The Interior Department pitched three new lease areas on Tuesday, two off the Texas coast and one off Louisiana, following a dozen increasingly competitive offshore wind auctions last year. Despite high hopes from clean energy advocates that the auction could herald a pivot for the heartland of the U.S. fossil fuel industry, in the end, there were zero bids for the Texas leases. Louisiana’s, meanwhile, went to a subsidiary of German energy company RWE for an underwhelming $13,500 per square kilometer: Leases sold last year in New York, North Carolina, and California went for an average of $1.4 million per square kilometer.

The result “is not wholly surprising,” said Samantha Woodworth, senior wind analyst at energy intelligence firm Wood Mackenzie. “Gulf offshore wind is just not very economic.”

Tim’s view


The lackluster auction turnout shows that the U.S. offshore wind industry still needs government support to scale up, and that the region’s oil and gas companies aren’t as ready to dive into clean energy as many had hoped.

There are a few problems with the Gulf as a venue for offshore wind. Wind speeds are normally low, requiring larger and more efficient turbines to produce a profitable volume of electricity. And occasionally, wind speeds are far too high: Hurricanes routinely disable the region’s offshore oil platforms. The region’s seafloor is also notoriously soft and silty, raising the cost of fixing turbines in place. As a result, a federal analysis projected that the price to produce power from offshore wind from the Gulf will be between $125-150 per megawatt-hour in most cases by 2027, double the national offshore wind average.

That’s especially a problem because Texas and Louisiana already have some of the country’s cheapest electricity, evaporating any potential competitive edge for offshore wind.

New York, Massachusetts, and other states with burgeoning offshore wind industries also have cost problems. But their offshore wind lease prices are much higher than the Gulf’s because most of those states have offshore wind purchasing mandates for their utilities, effectively guaranteeing the market. Louisiana has an offshore wind installation target — five gigawatts by 2035, which the area auctioned this week could cover about 20% of — but no purchasing mandate. Texas has neither (Republican lawmakers in the state have called offshore wind a “boondoggle”).

Since offshore wind isn’t competitive on Gulf-area electric grids, some industry advocates see the local oil and gas industry as an alternative customer. A recent report by the Business Network for Offshore Wind, a trade group, argues the Gulf “is perfectly positioned to be a hub for green hydrogen production.” The idea is that fossil fuel companies could be willing to pay top dollar for electrons from offshore wind that they can use to manufacture low-carbon hydrogen. That fuel can then be employed in their own local refineries and petrochemical factories and sold on to other industrial customers. Green hydrogen producers will also be able to reap one of the most lucrative tax credits in the Inflation Reduction Act.

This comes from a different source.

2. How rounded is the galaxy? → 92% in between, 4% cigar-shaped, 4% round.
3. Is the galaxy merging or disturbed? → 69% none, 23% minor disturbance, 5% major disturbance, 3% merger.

TotalEnergies, Invenergy, and Avangrid, which had registered as possible bidders in the Gulf, all mentioned the allure of green hydrogen in pre-auction filings to the DOI. But the outcome of the auction shows that a tangible market for green hydrogen is still too far off for them to justify staking a claim, Woodworth said.

Know More

High costs and bureaucratic problems with grid interconnection are weighing down the global wind industry as a whole. A report last week from BloombergNEF found that while global private investment in renewable energy used to be equally balanced between wind and solar, since 2021 wind investment has stalled while solar has soared. Wind investment needs to triple from its current levels for it to grow on track for midcentury net zero targets, senior clean power analyst Meredith Annex said.

Room for Disagreement

It’s still too soon to write off the Gulf as an offshore wind venue completely. Despite its cost challenges, the region is also home to a strong contingent of experienced offshore energy workers and offshore infrastructure supply chains. A shipyard in Texas is building the nation’s first U.S.-flagged offshore wind installation vessel, and although this project too has been delayed by cost overruns, it signals that the Gulf could play an important role in supplying wind services and hardware to other regions. Meanwhile, Woodworth said, upcoming lease auctions in Oregon and Maine are likely to garner more voracious bidding.

The View From China

Europe, which was long the global epicenter for offshore wind, is now in second place to Asia after a remarkable surge in installations in China, according to a report this week from the Global Wind Energy Council. As more of the upstream supply chain for offshore wind hardware shifts to China, the report warned, “restrictive trade policies proposed by the EU and the U.S. are almost certain to create bottlenecks.”

Notable

  • India is also stepping up its involvement in wind manufacturing. At a shareholder meeting this week, billionaire industrialist Mukesh Ambani said he plans to begin building low-cost turbine blades at a factory in Gujarat.